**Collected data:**

——

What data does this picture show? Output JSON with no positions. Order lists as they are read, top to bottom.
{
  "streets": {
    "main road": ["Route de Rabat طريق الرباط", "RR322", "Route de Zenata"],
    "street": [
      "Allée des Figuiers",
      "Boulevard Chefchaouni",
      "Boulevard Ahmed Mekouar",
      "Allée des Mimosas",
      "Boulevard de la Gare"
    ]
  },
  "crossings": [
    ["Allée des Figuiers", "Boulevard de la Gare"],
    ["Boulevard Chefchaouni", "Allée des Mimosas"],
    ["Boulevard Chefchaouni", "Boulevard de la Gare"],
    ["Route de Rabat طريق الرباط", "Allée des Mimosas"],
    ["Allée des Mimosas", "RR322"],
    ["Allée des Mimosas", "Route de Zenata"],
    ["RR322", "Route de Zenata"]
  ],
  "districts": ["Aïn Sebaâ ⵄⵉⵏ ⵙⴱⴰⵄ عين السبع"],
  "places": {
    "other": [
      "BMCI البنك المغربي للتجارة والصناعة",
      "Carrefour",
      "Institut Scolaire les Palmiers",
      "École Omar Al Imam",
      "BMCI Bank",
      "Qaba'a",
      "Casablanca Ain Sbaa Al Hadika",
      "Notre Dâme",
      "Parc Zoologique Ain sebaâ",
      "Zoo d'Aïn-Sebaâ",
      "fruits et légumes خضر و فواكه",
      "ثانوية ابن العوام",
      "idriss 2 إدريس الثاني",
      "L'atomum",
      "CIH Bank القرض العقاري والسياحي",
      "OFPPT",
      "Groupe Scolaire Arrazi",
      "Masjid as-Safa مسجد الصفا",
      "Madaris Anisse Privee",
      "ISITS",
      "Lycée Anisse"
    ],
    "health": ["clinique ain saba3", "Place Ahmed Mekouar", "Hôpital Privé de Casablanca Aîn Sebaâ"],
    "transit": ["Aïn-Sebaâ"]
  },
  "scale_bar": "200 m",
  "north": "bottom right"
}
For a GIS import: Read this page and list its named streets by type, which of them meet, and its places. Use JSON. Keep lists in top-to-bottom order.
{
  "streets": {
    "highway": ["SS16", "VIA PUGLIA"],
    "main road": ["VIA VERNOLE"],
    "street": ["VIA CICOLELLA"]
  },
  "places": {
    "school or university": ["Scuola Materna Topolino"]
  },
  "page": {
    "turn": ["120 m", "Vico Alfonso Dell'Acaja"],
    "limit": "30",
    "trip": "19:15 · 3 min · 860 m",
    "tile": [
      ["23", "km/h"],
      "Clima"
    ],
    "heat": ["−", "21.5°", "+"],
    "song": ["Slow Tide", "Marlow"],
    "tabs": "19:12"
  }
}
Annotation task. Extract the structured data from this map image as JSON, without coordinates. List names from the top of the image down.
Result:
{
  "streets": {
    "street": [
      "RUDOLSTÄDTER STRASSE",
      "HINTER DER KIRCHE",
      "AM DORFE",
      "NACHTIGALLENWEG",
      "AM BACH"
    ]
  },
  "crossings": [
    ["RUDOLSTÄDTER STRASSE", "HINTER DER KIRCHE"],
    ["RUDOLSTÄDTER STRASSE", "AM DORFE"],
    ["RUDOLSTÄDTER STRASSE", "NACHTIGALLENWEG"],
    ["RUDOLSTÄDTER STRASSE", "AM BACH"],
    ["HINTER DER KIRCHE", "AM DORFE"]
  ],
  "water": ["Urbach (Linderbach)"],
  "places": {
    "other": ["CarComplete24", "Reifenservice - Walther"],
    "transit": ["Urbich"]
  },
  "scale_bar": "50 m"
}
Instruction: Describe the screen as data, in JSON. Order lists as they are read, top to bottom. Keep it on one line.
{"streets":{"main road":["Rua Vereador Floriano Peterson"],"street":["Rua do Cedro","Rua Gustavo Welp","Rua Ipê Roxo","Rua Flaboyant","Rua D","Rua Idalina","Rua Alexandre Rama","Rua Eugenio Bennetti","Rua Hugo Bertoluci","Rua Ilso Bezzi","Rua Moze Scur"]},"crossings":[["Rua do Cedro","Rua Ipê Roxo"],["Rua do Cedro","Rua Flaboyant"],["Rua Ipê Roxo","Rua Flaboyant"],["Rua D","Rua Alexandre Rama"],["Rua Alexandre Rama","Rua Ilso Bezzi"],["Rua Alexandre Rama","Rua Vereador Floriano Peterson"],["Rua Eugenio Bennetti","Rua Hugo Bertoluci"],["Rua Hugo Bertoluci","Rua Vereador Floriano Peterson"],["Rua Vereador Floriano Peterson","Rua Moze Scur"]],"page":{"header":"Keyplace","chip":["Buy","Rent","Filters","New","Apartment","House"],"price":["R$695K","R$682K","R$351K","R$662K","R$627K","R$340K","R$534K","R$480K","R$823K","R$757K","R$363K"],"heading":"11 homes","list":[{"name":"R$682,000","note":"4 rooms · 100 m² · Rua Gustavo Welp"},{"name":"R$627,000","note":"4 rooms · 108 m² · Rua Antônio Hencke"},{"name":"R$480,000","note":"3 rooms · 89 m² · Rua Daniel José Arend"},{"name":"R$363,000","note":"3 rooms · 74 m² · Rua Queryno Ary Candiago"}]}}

——

**ABOUT THIS EXERCISE:** In full and without alteration, reproduce the records above.

**SOLUTION BELOW:**
What data does this picture show? Output JSON with no positions. Order lists as they are read, top to bottom.
{
  "streets": {
    "main road": ["Route de Rabat طريق الرباط", "RR322", "Route de Zenata"],
    "street": [
      "Allée des Figuiers",
      "Boulevard Chefchaouni",
      "Boulevard Ahmed Mekouar",
      "Allée des Mimosas",
      "Boulevard de la Gare"
    ]
  },
  "crossings": [
    ["Allée des Figuiers", "Boulevard de la Gare"],
    ["Boulevard Chefchaouni", "Allée des Mimosas"],
    ["Boulevard Chefchaouni", "Boulevard de la Gare"],
    ["Route de Rabat طريق الرباط", "Allée des Mimosas"],
    ["Allée des Mimosas", "RR322"],
    ["Allée des Mimosas", "Route de Zenata"],
    ["RR322", "Route de Zenata"]
  ],
  "districts": ["Aïn Sebaâ ⵄⵉⵏ ⵙⴱⴰⵄ عين السبع"],
  "places": {
    "other": [
      "BMCI البنك المغربي للتجارة والصناعة",
      "Carrefour",
      "Institut Scolaire les Palmiers",
      "École Omar Al Imam",
      "BMCI Bank",
      "Qaba'a",
      "Casablanca Ain Sbaa Al Hadika",
      "Notre Dâme",
      "Parc Zoologique Ain sebaâ",
      "Zoo d'Aïn-Sebaâ",
      "fruits et légumes خضر و فواكه",
      "ثانوية ابن العوام",
      "idriss 2 إدريس الثاني",
      "L'atomum",
      "CIH Bank القرض العقاري والسياحي",
      "OFPPT",
      "Groupe Scolaire Arrazi",
      "Masjid as-Safa مسجد الصفا",
      "Madaris Anisse Privee",
      "ISITS",
      "Lycée Anisse"
    ],
    "health": ["clinique ain saba3", "Place Ahmed Mekouar", "Hôpital Privé de Casablanca Aîn Sebaâ"],
    "transit": ["Aïn-Sebaâ"]
  },
  "scale_bar": "200 m",
  "north": "bottom right"
}
For a GIS import: Read this page and list its named streets by type, which of them meet, and its places. Use JSON. Keep lists in top-to-bottom order.
{
  "streets": {
    "highway": ["SS16", "VIA PUGLIA"],
    "main road": ["VIA VERNOLE"],
    "street": ["VIA CICOLELLA"]
  },
  "places": {
    "school or university": ["Scuola Materna Topolino"]
  },
  "page": {
    "turn": ["120 m", "Vico Alfonso Dell'Acaja"],
    "limit": "30",
    "trip": "19:15 · 3 min · 860 m",
    "tile": [
      ["23", "km/h"],
      "Clima"
    ],
    "heat": ["−", "21.5°", "+"],
    "song": ["Slow Tide", "Marlow"],
    "tabs": "19:12"
  }
}
Annotation task. Extract the structured data from this map image as JSON, without coordinates. List names from the top of the image down.
Result:
{
  "streets": {
    "street": [
      "RUDOLSTÄDTER STRASSE",
      "HINTER DER KIRCHE",
      "AM DORFE",
      "NACHTIGALLENWEG",
      "AM BACH"
    ]
  },
  "crossings": [
    ["RUDOLSTÄDTER STRASSE", "HINTER DER KIRCHE"],
    ["RUDOLSTÄDTER STRASSE", "AM DORFE"],
    ["RUDOLSTÄDTER STRASSE", "NACHTIGALLENWEG"],
    ["RUDOLSTÄDTER STRASSE", "AM BACH"],
    ["HINTER DER KIRCHE", "AM DORFE"]
  ],
  "water": ["Urbach (Linderbach)"],
  "places": {
    "other": ["CarComplete24", "Reifenservice - Walther"],
    "transit": ["Urbich"]
  },
  "scale_bar": "50 m"
}
Instruction: Describe the screen as data, in JSON. Order lists as they are read, top to bottom. Keep it on one line.
{"streets":{"main road":["Rua Vereador Floriano Peterson"],"street":["Rua do Cedro","Rua Gustavo Welp","Rua Ipê Roxo","Rua Flaboyant","Rua D","Rua Idalina","Rua Alexandre Rama","Rua Eugenio Bennetti","Rua Hugo Bertoluci","Rua Ilso Bezzi","Rua Moze Scur"]},"crossings":[["Rua do Cedro","Rua Ipê Roxo"],["Rua do Cedro","Rua Flaboyant"],["Rua Ipê Roxo","Rua Flaboyant"],["Rua D","Rua Alexandre Rama"],["Rua Alexandre Rama","Rua Ilso Bezzi"],["Rua Alexandre Rama","Rua Vereador Floriano Peterson"],["Rua Eugenio Bennetti","Rua Hugo Bertoluci"],["Rua Hugo Bertoluci","Rua Vereador Floriano Peterson"],["Rua Vereador Floriano Peterson","Rua Moze Scur"]],"page":{"header":"Keyplace","chip":["Buy","Rent","Filters","New","Apartment","House"],"price":["R$695K","R$682K","R$351K","R$662K","R$627K","R$340K","R$534K","R$480K","R$823K","R$757K","R$363K"],"heading":"11 homes","list":[{"name":"R$682,000","note":"4 rooms · 100 m² · Rua Gustavo Welp"},{"name":"R$627,000","note":"4 rooms · 108 m² · Rua Antônio Hencke"},{"name":"R$480,000","note":"3 rooms · 89 m² · Rua Daniel José Arend"},{"name":"R$363,000","note":"3 rooms · 74 m² · Rua Queryno Ary Candiago"}]}}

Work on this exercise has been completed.